Work item
Return only those lines of the material that contain "wrist".

Material to process
================

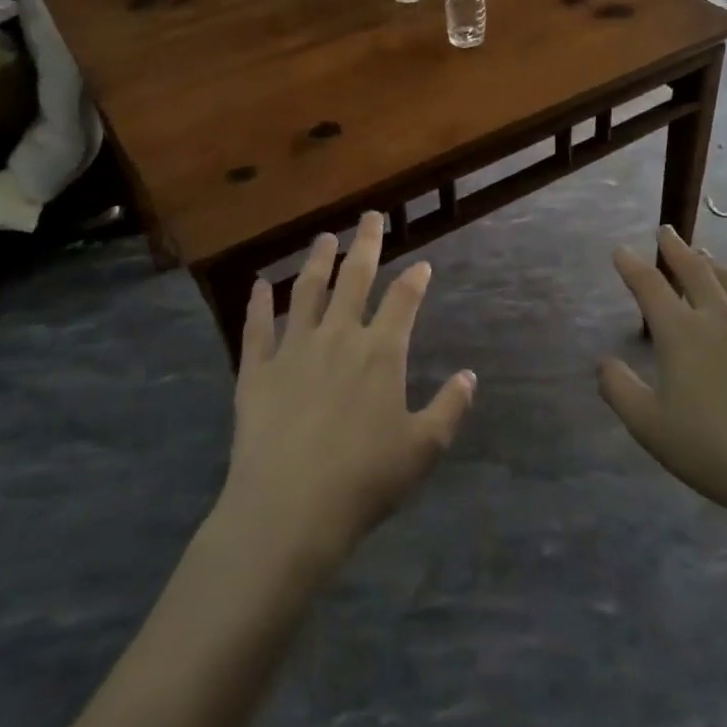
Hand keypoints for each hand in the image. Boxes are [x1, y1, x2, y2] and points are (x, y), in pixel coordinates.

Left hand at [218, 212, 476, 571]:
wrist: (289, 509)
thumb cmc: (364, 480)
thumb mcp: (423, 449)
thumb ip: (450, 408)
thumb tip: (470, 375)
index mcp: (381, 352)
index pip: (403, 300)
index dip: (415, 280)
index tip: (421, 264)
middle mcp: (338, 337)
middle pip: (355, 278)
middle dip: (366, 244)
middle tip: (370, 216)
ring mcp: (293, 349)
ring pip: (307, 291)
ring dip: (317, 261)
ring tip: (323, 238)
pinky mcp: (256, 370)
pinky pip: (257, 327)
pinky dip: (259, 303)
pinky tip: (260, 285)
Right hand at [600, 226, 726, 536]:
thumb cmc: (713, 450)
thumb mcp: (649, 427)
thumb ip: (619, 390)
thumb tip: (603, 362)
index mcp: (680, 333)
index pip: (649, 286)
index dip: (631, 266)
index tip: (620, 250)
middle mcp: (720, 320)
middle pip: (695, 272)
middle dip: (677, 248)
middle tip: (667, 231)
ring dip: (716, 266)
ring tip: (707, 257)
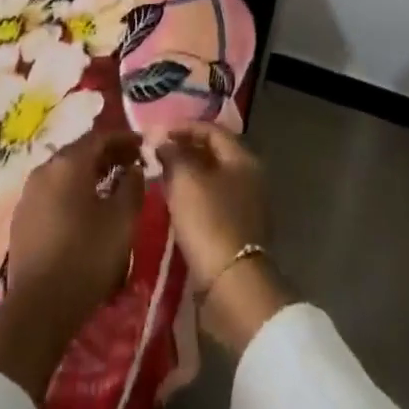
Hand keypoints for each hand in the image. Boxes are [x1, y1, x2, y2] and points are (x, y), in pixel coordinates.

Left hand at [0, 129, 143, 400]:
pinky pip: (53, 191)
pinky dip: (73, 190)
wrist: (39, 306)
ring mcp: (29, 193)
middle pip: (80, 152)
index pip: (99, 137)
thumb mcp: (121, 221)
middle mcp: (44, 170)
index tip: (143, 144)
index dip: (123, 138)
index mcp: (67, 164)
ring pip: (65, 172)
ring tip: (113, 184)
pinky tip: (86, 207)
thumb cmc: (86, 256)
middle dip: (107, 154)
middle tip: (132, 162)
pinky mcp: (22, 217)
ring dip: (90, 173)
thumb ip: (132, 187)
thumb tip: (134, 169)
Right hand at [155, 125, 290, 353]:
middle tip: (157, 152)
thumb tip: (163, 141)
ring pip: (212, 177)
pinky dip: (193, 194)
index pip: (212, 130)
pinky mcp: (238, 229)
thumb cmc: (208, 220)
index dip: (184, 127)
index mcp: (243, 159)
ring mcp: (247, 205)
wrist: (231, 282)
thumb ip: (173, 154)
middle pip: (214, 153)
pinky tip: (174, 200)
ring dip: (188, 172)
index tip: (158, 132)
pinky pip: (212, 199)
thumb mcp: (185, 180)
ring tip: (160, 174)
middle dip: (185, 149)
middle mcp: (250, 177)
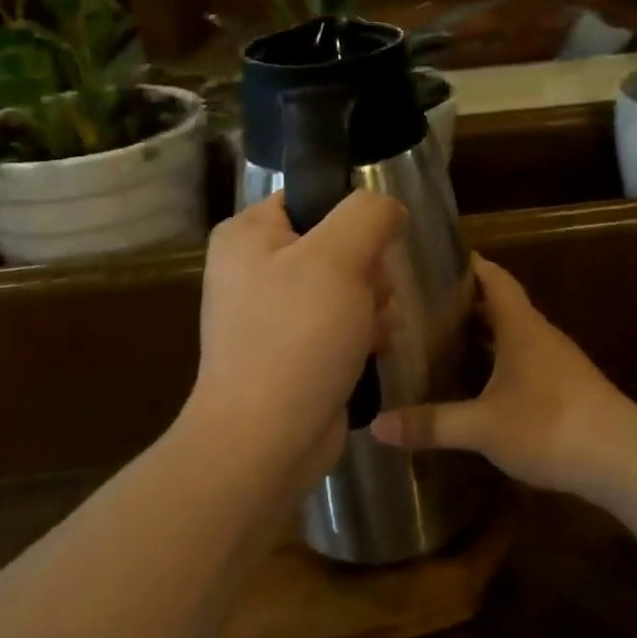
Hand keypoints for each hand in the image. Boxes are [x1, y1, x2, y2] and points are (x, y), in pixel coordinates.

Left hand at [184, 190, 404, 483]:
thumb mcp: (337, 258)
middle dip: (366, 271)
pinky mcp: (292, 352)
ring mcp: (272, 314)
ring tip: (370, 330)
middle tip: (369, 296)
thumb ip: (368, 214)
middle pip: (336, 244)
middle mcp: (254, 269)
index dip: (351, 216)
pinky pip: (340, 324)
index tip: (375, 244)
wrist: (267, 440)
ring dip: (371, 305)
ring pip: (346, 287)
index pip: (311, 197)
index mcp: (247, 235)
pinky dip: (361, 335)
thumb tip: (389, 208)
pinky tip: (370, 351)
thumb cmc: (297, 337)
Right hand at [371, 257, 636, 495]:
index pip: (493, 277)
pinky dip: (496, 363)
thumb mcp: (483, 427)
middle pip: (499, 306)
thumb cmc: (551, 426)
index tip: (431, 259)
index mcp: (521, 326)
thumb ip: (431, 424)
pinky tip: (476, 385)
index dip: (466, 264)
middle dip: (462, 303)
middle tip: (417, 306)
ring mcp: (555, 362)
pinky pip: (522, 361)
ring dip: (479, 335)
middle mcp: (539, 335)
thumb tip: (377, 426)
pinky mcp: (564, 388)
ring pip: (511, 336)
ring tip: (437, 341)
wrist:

================

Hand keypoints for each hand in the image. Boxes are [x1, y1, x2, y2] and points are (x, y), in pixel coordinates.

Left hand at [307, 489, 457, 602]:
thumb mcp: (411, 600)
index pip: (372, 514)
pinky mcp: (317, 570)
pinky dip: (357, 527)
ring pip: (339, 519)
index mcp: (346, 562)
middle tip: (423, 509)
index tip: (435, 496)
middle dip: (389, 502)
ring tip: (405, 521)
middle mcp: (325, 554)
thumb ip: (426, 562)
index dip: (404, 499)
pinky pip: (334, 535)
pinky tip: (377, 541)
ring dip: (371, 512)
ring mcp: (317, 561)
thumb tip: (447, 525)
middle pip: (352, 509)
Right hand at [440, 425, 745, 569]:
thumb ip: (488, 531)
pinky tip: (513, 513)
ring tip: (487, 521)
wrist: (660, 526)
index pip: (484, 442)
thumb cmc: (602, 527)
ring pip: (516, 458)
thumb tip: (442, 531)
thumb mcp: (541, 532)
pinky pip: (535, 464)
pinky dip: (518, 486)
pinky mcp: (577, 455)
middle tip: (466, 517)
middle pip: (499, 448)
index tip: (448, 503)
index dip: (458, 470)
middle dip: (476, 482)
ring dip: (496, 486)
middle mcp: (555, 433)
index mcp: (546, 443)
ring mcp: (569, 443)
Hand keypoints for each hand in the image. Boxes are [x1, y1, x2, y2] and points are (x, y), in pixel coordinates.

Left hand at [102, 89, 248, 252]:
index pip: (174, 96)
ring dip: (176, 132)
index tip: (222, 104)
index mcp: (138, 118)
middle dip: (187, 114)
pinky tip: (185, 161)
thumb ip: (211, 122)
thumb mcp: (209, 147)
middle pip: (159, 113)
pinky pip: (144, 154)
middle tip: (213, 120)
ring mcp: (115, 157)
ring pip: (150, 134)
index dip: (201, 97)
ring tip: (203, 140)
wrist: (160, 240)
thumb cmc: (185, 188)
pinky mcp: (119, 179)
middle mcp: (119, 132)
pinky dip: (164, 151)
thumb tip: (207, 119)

================

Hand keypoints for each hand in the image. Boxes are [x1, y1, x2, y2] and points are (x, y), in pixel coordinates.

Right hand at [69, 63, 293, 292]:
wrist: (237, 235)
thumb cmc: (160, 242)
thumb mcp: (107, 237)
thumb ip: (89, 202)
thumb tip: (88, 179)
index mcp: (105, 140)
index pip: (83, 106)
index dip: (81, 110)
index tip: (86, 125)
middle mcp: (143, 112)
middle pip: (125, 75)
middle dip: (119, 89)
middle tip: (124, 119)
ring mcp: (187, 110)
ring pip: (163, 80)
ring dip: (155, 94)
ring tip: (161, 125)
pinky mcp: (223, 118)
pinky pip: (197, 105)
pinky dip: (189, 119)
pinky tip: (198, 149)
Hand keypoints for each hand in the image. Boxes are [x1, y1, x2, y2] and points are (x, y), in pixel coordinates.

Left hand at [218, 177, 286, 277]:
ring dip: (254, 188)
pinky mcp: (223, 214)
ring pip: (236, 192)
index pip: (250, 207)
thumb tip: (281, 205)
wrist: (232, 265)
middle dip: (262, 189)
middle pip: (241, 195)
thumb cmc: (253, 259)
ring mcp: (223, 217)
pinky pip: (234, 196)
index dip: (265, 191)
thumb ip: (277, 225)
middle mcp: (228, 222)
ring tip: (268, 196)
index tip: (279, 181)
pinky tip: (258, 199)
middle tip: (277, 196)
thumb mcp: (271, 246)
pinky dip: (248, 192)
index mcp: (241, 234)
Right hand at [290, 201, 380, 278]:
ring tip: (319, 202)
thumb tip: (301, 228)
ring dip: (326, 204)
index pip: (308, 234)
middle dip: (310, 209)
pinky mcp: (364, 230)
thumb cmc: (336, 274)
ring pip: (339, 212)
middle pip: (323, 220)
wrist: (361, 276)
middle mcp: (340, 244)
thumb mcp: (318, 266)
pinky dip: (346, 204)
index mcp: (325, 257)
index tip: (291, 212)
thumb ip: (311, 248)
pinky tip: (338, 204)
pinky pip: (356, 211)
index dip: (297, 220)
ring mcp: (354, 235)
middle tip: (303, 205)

================

Completed task
wrist: (289, 509)
wrist: (39, 306)
wrist: (231, 282)
wrist: (267, 440)
wrist:
wrist: (660, 526)
wrist: (160, 240)
wrist: (237, 235)
wrist: (232, 265)
wrist: (361, 276)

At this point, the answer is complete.